Methods inherited from class java.lang.Object
clone, equals, finalize, getClass, hashCode, notify, notifyAll, toString, wait, wait, wait
 

Field Detail

_rcsid

public static final java.lang.String _rcsid
See Also:
Constant Field Values

robotsCacheClass

protected static RobotsManager.RobotsCacheClass robotsCacheClass

hostField

protected static final java.lang.String hostField
See Also:
Constant Field Values

robotsField

protected static final java.lang.String robotsField
See Also:
Constant Field Values

expirationField

protected static final java.lang.String expirationField
See Also:
Constant Field Values
Constructor Detail

RobotsManager

public RobotsManager(org.apache.manifoldcf.core.interfaces.IThreadContext tc,
                     org.apache.manifoldcf.core.interfaces.IDBInterface database)
              throws org.apache.manifoldcf.core.interfaces.ManifoldCFException
Constructor.
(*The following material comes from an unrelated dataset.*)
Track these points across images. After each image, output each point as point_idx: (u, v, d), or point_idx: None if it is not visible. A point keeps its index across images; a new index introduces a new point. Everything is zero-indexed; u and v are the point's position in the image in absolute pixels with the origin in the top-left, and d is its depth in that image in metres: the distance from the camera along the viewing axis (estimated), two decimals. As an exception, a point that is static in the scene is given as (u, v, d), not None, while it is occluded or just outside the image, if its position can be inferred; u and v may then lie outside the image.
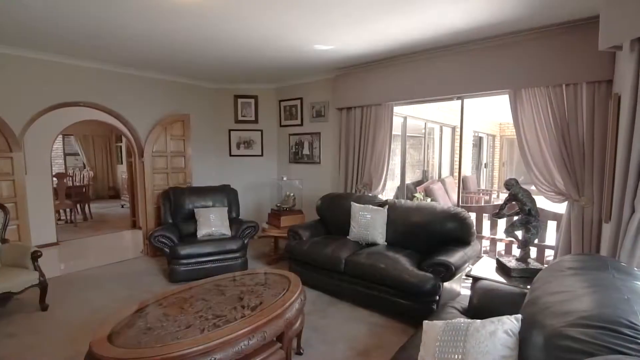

Note that one robotsmanager handle is only useful within a specific thread context, so the calling connector object logic must recreate the handle whenever the thread context changes.

Parameters:
tc - is the thread context.
database - is the database handle.
Throws:
org.apache.manifoldcf.core.interfaces.ManifoldCFException
Method Detail

install

public void install()
             throws org.apache.manifoldcf.core.interfaces.ManifoldCFException
Install the manager.

Throws:
org.apache.manifoldcf.core.interfaces.ManifoldCFException

deinstall

public void deinstall()
               throws org.apache.manifoldcf.core.interfaces.ManifoldCFException
Uninstall the manager.

Throws:
org.apache.manifoldcf.core.interfaces.ManifoldCFException

checkFetchAllowed

public java.lang.Boolean checkFetchAllowed(java.lang.String userAgent,
                                           java.lang.String hostName,
                                           long currentTime,
                                           java.lang.String pathString,
                                           org.apache.manifoldcf.crawler.interfaces.IVersionActivity activities)
                                    throws org.apache.manifoldcf.core.interfaces.ManifoldCFException
Read robots.txt data from the cache or from the database.

Parameters:
hostName - is the host for which the data is desired.
currentTime - is the time of the check.
Returns:
null if the record needs to be fetched, true if fetch is allowed.
Throws:
org.apache.manifoldcf.core.interfaces.ManifoldCFException

writeRobotsData

public void writeRobotsData(java.lang.String hostName,
                            long expirationTime,
                            java.io.InputStream data)
                     throws org.apache.manifoldcf.core.interfaces.ManifoldCFException,
                            java.io.IOException
Write robots.txt, replacing any existing row.

Parameters:
hostName - is the host.
expirationTime - is the time this data should expire.
data - is the robots data stream. May be null.
Throws:
org.apache.manifoldcf.core.interfaces.ManifoldCFException
java.io.IOException

getRobotsKey

protected static java.lang.String getRobotsKey(java.lang.String hostName)
Construct a key which represents an individual host name.

Parameters:
hostName - is the name of the connector.
Returns:
the cache key.

readRobotsData

protected RobotsManager.RobotsData readRobotsData(java.lang.String hostName,
                                                  org.apache.manifoldcf.crawler.interfaces.IVersionActivity activities)
                                           throws org.apache.manifoldcf.core.interfaces.ManifoldCFException
Read robots data, if it exists.

Returns:
null if the data doesn't exist at all. Return robots data if it does.
Throws:
org.apache.manifoldcf.core.interfaces.ManifoldCFException

makeReadable

protected static java.lang.String makeReadable(java.lang.String inputString)
Convert a string from the robots file into a readable form that does NOT contain NUL characters (since postgresql does not accept those).


doesPathMatch

protected static boolean doesPathMatch(java.lang.String path,
                                       java.lang.String spec)
Check if path matches specification


doesPathMatch

protected static boolean doesPathMatch(java.lang.String path,
                                       int pathIndex,
                                       java.lang.String spec,
                                       int specIndex)
Recursive method for matching specification to path.